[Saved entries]
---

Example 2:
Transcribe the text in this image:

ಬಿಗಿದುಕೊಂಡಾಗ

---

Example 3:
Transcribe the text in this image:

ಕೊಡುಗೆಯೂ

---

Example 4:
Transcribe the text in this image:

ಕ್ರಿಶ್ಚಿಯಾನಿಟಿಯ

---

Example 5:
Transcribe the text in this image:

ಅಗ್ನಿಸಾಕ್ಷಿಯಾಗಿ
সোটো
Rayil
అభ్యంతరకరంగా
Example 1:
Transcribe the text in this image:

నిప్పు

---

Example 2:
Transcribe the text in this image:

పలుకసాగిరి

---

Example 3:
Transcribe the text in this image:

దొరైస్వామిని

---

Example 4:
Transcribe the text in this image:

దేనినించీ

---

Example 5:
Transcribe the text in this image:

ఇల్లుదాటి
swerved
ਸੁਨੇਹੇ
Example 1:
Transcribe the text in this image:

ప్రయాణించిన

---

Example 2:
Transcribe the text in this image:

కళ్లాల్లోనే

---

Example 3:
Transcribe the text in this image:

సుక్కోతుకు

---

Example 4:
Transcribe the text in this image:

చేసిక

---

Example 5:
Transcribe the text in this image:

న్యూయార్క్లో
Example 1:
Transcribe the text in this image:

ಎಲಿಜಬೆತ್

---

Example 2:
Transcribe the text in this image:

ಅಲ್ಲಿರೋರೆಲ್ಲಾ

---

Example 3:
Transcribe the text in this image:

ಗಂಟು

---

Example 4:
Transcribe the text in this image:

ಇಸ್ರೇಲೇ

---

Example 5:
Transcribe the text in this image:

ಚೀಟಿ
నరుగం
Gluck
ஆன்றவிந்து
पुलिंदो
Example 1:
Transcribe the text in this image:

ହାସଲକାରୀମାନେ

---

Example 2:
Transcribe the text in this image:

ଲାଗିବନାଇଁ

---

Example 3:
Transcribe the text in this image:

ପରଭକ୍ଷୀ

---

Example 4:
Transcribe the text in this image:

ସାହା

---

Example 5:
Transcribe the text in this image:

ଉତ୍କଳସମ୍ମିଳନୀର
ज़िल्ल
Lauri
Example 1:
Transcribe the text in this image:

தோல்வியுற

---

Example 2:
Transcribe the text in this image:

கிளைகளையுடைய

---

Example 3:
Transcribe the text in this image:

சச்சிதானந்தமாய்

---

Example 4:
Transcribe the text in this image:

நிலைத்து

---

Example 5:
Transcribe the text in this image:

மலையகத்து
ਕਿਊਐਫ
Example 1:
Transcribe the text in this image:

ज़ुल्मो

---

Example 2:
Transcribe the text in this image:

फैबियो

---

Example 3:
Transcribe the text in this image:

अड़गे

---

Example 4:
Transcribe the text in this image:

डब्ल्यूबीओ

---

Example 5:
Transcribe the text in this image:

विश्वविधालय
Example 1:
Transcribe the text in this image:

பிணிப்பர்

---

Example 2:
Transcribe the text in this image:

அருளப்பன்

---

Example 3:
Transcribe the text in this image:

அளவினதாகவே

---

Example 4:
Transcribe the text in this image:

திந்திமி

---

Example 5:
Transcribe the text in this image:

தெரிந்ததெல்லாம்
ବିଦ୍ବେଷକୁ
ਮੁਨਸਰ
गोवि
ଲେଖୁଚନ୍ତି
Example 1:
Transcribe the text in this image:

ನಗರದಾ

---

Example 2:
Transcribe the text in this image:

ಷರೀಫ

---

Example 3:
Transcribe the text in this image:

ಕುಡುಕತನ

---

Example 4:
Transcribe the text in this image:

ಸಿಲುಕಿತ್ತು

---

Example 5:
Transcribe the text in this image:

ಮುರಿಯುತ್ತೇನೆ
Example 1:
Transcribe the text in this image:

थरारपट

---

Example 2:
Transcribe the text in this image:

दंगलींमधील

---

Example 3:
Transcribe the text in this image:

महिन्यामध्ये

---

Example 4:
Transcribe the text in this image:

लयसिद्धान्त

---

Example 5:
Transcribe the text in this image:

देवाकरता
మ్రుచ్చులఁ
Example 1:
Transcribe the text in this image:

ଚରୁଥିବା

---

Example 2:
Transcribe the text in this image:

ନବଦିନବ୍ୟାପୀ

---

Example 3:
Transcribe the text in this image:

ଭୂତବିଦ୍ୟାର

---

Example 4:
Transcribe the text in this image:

> _Work order_:
Every single line of the data above must be set down again exactly.

> _Response to this task_:
---

Example 2:
Transcribe the text in this image:

ಬಿಗಿದುಕೊಂಡಾಗ

---

Example 3:
Transcribe the text in this image:

ಕೊಡುಗೆಯೂ

---

Example 4:
Transcribe the text in this image:

ಕ್ರಿಶ್ಚಿಯಾನಿಟಿಯ

---

Example 5:
Transcribe the text in this image:

ಅಗ್ನಿಸಾಕ್ಷಿಯಾಗಿ
সোটো
Rayil
అభ్యంతరకరంగా
Example 1:
Transcribe the text in this image:

నిప్పు

---

Example 2:
Transcribe the text in this image:

పలుకసాగిరి

---

Example 3:
Transcribe the text in this image:

దొరైస్వామిని

---

Example 4:
Transcribe the text in this image:

దేనినించీ

---

Example 5:
Transcribe the text in this image:

ఇల్లుదాటి
swerved
ਸੁਨੇਹੇ
Example 1:
Transcribe the text in this image:

ప్రయాణించిన

---

Example 2:
Transcribe the text in this image:

కళ్లాల్లోనే

---

Example 3:
Transcribe the text in this image:

సుక్కోతుకు

---

Example 4:
Transcribe the text in this image:

చేసిక

---

Example 5:
Transcribe the text in this image:

న్యూయార్క్లో
Example 1:
Transcribe the text in this image:

ಎಲಿಜಬೆತ್

---

Example 2:
Transcribe the text in this image:

ಅಲ್ಲಿರೋರೆಲ್ಲಾ

---

Example 3:
Transcribe the text in this image:

ಗಂಟು

---

Example 4:
Transcribe the text in this image:

ಇಸ್ರೇಲೇ

---

Example 5:
Transcribe the text in this image:

ಚೀಟಿ
నరుగం
Gluck
ஆன்றவிந்து
पुलिंदो
Example 1:
Transcribe the text in this image:

ହାସଲକାରୀମାନେ

---

Example 2:
Transcribe the text in this image:

ଲାଗିବନାଇଁ

---

Example 3:
Transcribe the text in this image:

ପରଭକ୍ଷୀ

---

Example 4:
Transcribe the text in this image:

ସାହା

---

Example 5:
Transcribe the text in this image:

ଉତ୍କଳସମ୍ମିଳନୀର
ज़िल्ल
Lauri
Example 1:
Transcribe the text in this image:

தோல்வியுற

---

Example 2:
Transcribe the text in this image:

கிளைகளையுடைய

---

Example 3:
Transcribe the text in this image:

சச்சிதானந்தமாய்

---

Example 4:
Transcribe the text in this image:

நிலைத்து

---

Example 5:
Transcribe the text in this image:

மலையகத்து
ਕਿਊਐਫ
Example 1:
Transcribe the text in this image:

ज़ुल्मो

---

Example 2:
Transcribe the text in this image:

फैबियो

---

Example 3:
Transcribe the text in this image:

अड़गे

---

Example 4:
Transcribe the text in this image:

डब्ल्यूबीओ

---

Example 5:
Transcribe the text in this image:

विश्वविधालय
Example 1:
Transcribe the text in this image:

பிணிப்பர்

---

Example 2:
Transcribe the text in this image:

அருளப்பன்

---

Example 3:
Transcribe the text in this image:

அளவினதாகவே

---

Example 4:
Transcribe the text in this image:

திந்திமி

---

Example 5:
Transcribe the text in this image:

தெரிந்ததெல்லாம்
ବିଦ୍ବେଷକୁ
ਮੁਨਸਰ
गोवि
ଲେଖୁଚନ୍ତି
Example 1:
Transcribe the text in this image:

ನಗರದಾ

---

Example 2:
Transcribe the text in this image:

ಷರೀಫ

---

Example 3:
Transcribe the text in this image:

ಕುಡುಕತನ

---

Example 4:
Transcribe the text in this image:

ಸಿಲುಕಿತ್ತು

---

Example 5:
Transcribe the text in this image:

ಮುರಿಯುತ್ತೇನೆ
Example 1:
Transcribe the text in this image:

थरारपट

---

Example 2:
Transcribe the text in this image:

दंगलींमधील

---

Example 3:
Transcribe the text in this image:

महिन्यामध्ये

---

Example 4:
Transcribe the text in this image:

लयसिद्धान्त

---

Example 5:
Transcribe the text in this image:

देवाकरता
మ్రుచ్చులఁ
Example 1:
Transcribe the text in this image:

ଚରୁଥିବା

---

Example 2:
Transcribe the text in this image:

ନବଦିନବ୍ୟାପୀ

---

Example 3:
Transcribe the text in this image:

ଭୂତବିଦ୍ୟାର

---

Example 4:
Transcribe the text in this image:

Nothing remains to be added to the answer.